**Task statement**
Render the text lines of every row below as a single numbered list running continuously from start to finish, without any blank lines. Leave the pictures out of the answer.

===== Records for the task

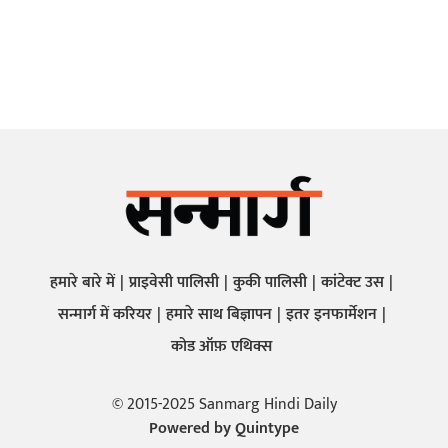
हमारे बारे में
प्राइवेसी पालिसी
कुकी पालिसी
कांटेक्ट उस
सन्मार्ग में करियर
हमारे साथ बिज्ञापन
इतर इनफार्मेशन
कोड ऑफ़ एथिक्स
© 2015-2025 Sanmarg Hindi Daily
Powered by
Quintype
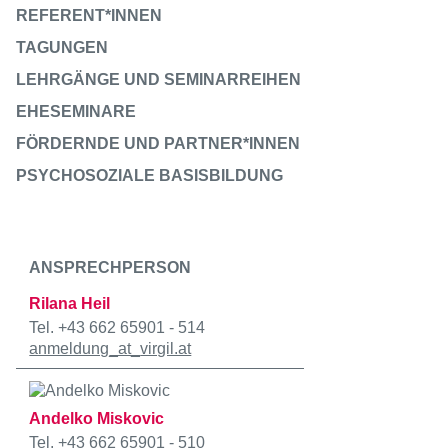
REFERENT*INNEN
TAGUNGEN
LEHRGÄNGE UND SEMINARREIHEN
EHESEMINARE
FÖRDERNDE UND PARTNER*INNEN
PSYCHOSOZIALE BASISBILDUNG
ANSPRECHPERSON
Rilana Heil
Tel. +43 662 65901 - 514
anmeldung
_at_
virgil.at
Andelko Miskovic
Tel. +43 662 65901 - 510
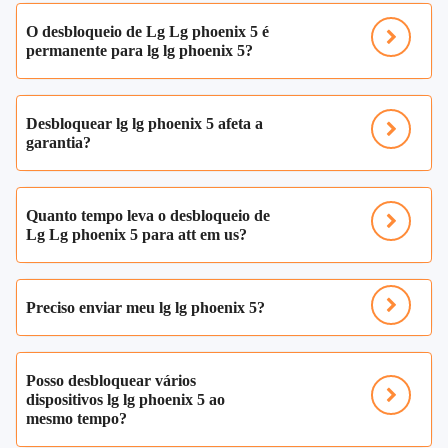
O desbloqueio de Lg Lg phoenix 5 é
permanente para lg lg phoenix 5?
Desbloquear lg lg phoenix 5 afeta a
garantia?
Quanto tempo leva o desbloqueio de
Lg Lg phoenix 5 para att em us?
Preciso enviar meu lg lg phoenix 5?
Posso desbloquear vários
dispositivos lg lg phoenix 5 ao
mesmo tempo?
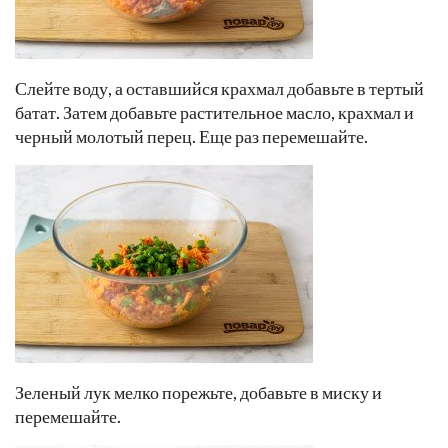
Слейте воду, а оставшийся крахмал добавьте в тертый
батат. Затем добавьте растительное масло, крахмал и
черный молотый перец. Еще раз перемешайте.
Зеленый лук мелко порежьте, добавьте в миску и
перемешайте.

==========

**Answer below**
1. हमारे बारे में
2. प्राइवेसी पालिसी
3. कुकी पालिसी
4. कांटेक्ट उस
5. सन्मार्ग में करियर
6. हमारे साथ बिज्ञापन
7. इतर इनफार्मेशन
8. कोड ऑफ़ एथिक्स
9. © 2015-2025 Sanmarg Hindi Daily
10. Powered by
11. Quintype
12. REFERENT*INNEN
13. TAGUNGEN
14. LEHRGÄNGE UND SEMINARREIHEN
15. EHESEMINARE
16. FÖRDERNDE UND PARTNER*INNEN
17. PSYCHOSOZIALE BASISBILDUNG
18. ANSPRECHPERSON
19. Rilana Heil
20. Tel. +43 662 65901 - 514
21. anmeldung
22. _at_
23. virgil.at
24. Andelko Miskovic
25. Tel. +43 662 65901 - 510
26. O desbloqueio de Lg Lg phoenix 5 é
27. permanente para lg lg phoenix 5?
28. Desbloquear lg lg phoenix 5 afeta a
29. garantia?
30. Quanto tempo leva o desbloqueio de
31. Lg Lg phoenix 5 para att em us?
32. Preciso enviar meu lg lg phoenix 5?
33. Posso desbloquear vários
34. dispositivos lg lg phoenix 5 ao
35. mesmo tempo?
36. Слейте воду, а оставшийся крахмал добавьте в тертый
37. батат. Затем добавьте растительное масло, крахмал и
38. черный молотый перец. Еще раз перемешайте.
39. Зеленый лук мелко порежьте, добавьте в миску и
40. перемешайте.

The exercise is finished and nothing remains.